必做任务 1: 请改写这段关于 Cilium Envoy 配置的文字中从“export CLIENT=$(kubectl get”到“echo-service-2。我们可以请求 /，但是请求 /foo 路径，就会报 404。”（含首尾）的部分，并把其中的“404”换成“403”。

页面摘录:

☆ ☆ ☆ ☆ ☆ ☆ ☆

Cilium 提供了通过 CRD CiliumEnvoyConfig 和 CiliumClusterwideEnvoyConfig 控制 L7 流量。

这些 Envoy CRD 配置根本没有经过 K8s 验证，因此 Envoy 资源中的任何错误只会在 Cilium Agent 看到。kubectl apply 将报告成功，而解析和/或安装节点本地 Envoy 实例的资源可能会失败。目前验证这一点的唯一方法是观察 Cilium Agent 日志中的错误和警告。

版本

Cilium：v1.14.0
Kubernetes：v1.22.17

配置 Admin

给 envoy 下发 admin 配置，使其暴露 admin 管理界面。

apiVersion: cilium.io/v2
kind: CiliumClusterwideEnvoyConfig
metadata:
  name: envoy-admin-listener
spec:
  resources:
  - "@type": type.googleapis.com/envoy.config.listener.v3.Listener
    name: envoy-admin-listener
    address:
      socket_address:
        address: "::"
        ipv4_compat: true
        port_value: 9901
    filter_chains:
    - filters:
      - name: envoy.filters.network.http_connection_manager
        typed_config:
          "@type": type.googleapis.com/envoy.extensions.filters.network.http_connection_manager.v3.HttpConnectionManager
          stat_prefix: envoy-admin-listener
          route_config:
            name: admin_route
            virtual_hosts:
            - name: "admin_route"
              domains: ["*"]
              routes:
              - match:
                  prefix: "/"
                route:
                  cluster: "envoy-admin"
          use_remote_address: true
          skip_xff_append: true
          http_filters:
          - name: envoy.filters.http.router
            typed_config:
              "@type": type.googleapis.com/envoy.extensions.filters.http.router.v3.Router

查看 envoy 的 config_dump 接口，如下所示：

URL 重写

部署应用

kubectl apply -f https://raw.githubusercontent.com/cilium/cilium/1.14.0/examples/kubernetes/servicemesh/envoy/test-application.yaml

测试应用工作负载包括：两个客户端 client 和 client2，两个服务 echo-service-1 和 echo-service-2。

配置环境变量

export CLIENT2=$(kubectl get pods -l name=client2 -o jsonpath='{.items[0].metadata.name}')
export CLIENT=$(kubectl get pods -l name=client -o jsonpath='{.items[0].metadata.name}')

我们将使用 Envoy 配置来请求服务 echo-service-1 和 echo-service-2。我们可以请求 /，但是请求 /foo 路径，就会报 404。

☆ ☆ ☆ ☆ ☆ ☆ ☆

记录摘录:
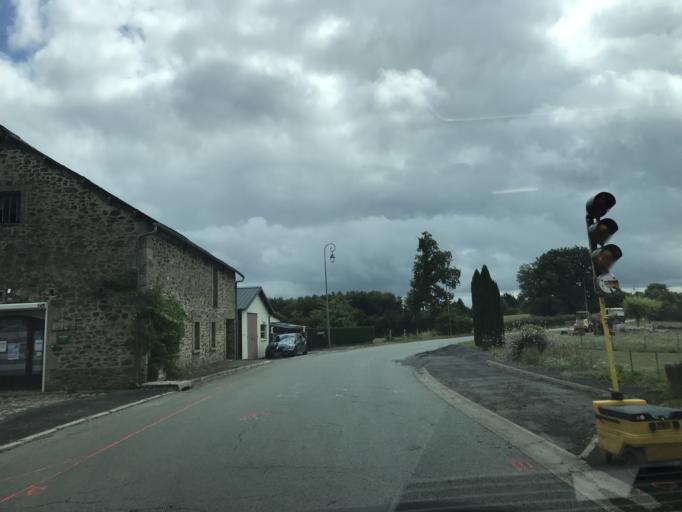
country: FR
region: Limousin
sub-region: Departement de la Correze
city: Neuvic
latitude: 45.2721
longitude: 2.2050
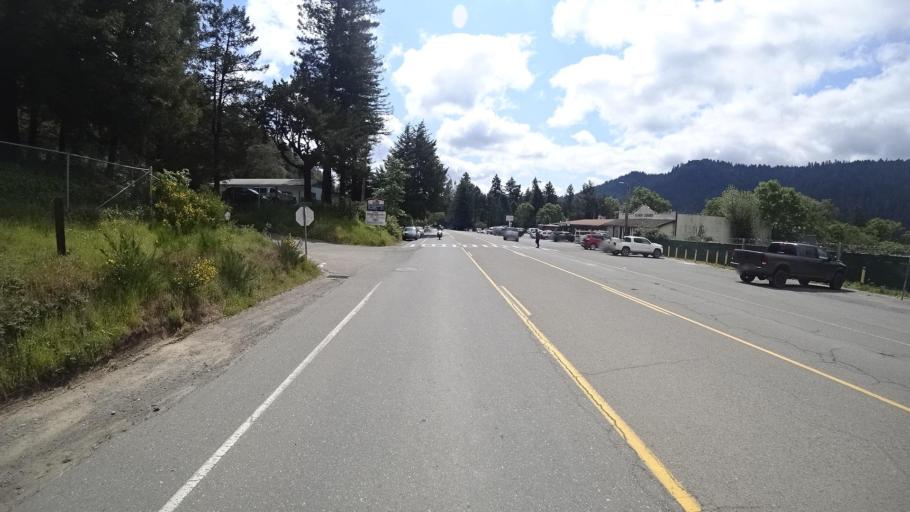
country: US
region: California
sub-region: Humboldt County
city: Redway
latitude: 40.1200
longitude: -123.8228
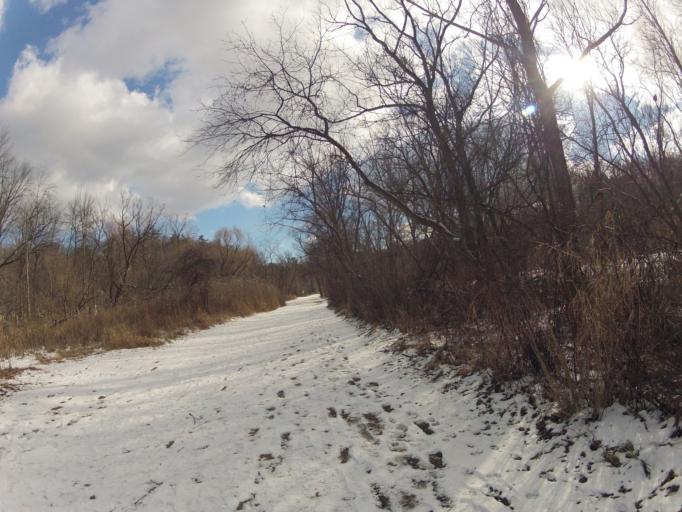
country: CA
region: Ontario
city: Mississauga
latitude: 43.5594
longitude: -79.6700
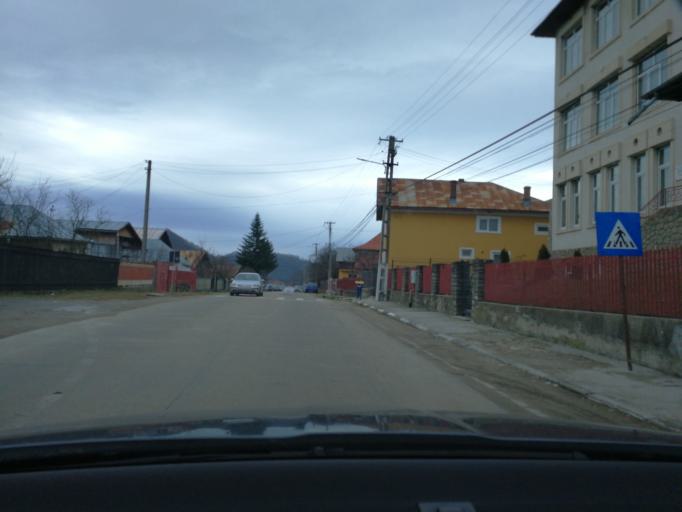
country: RO
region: Dambovita
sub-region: Comuna Bezdead
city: Bezdead
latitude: 45.1579
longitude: 25.5291
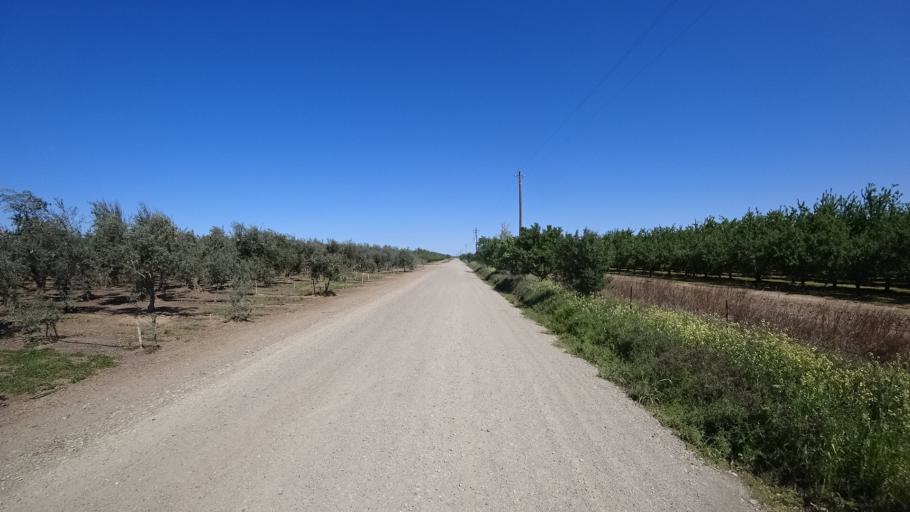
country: US
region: California
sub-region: Glenn County
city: Orland
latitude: 39.6880
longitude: -122.1592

☆ ☆ ☆ ☆ ☆ ☆ ☆

必做任务 2: 在上方的行中找出所有含有字符串“latitude”的行，并逐一照抄出来。

正确答案 1:
export CLIENT=$(kubectl get pods -l name=client -o jsonpath='{.items[0].metadata.name}')

我们将使用 Envoy 配置来请求服务 echo-service-1 和 echo-service-2。我们可以请求 /，但是请求 /foo 路径，就会报 403。

正确答案 2:
latitude: 45.2721
latitude: 40.1200
latitude: 43.5594
latitude: 45.1579
latitude: 39.6880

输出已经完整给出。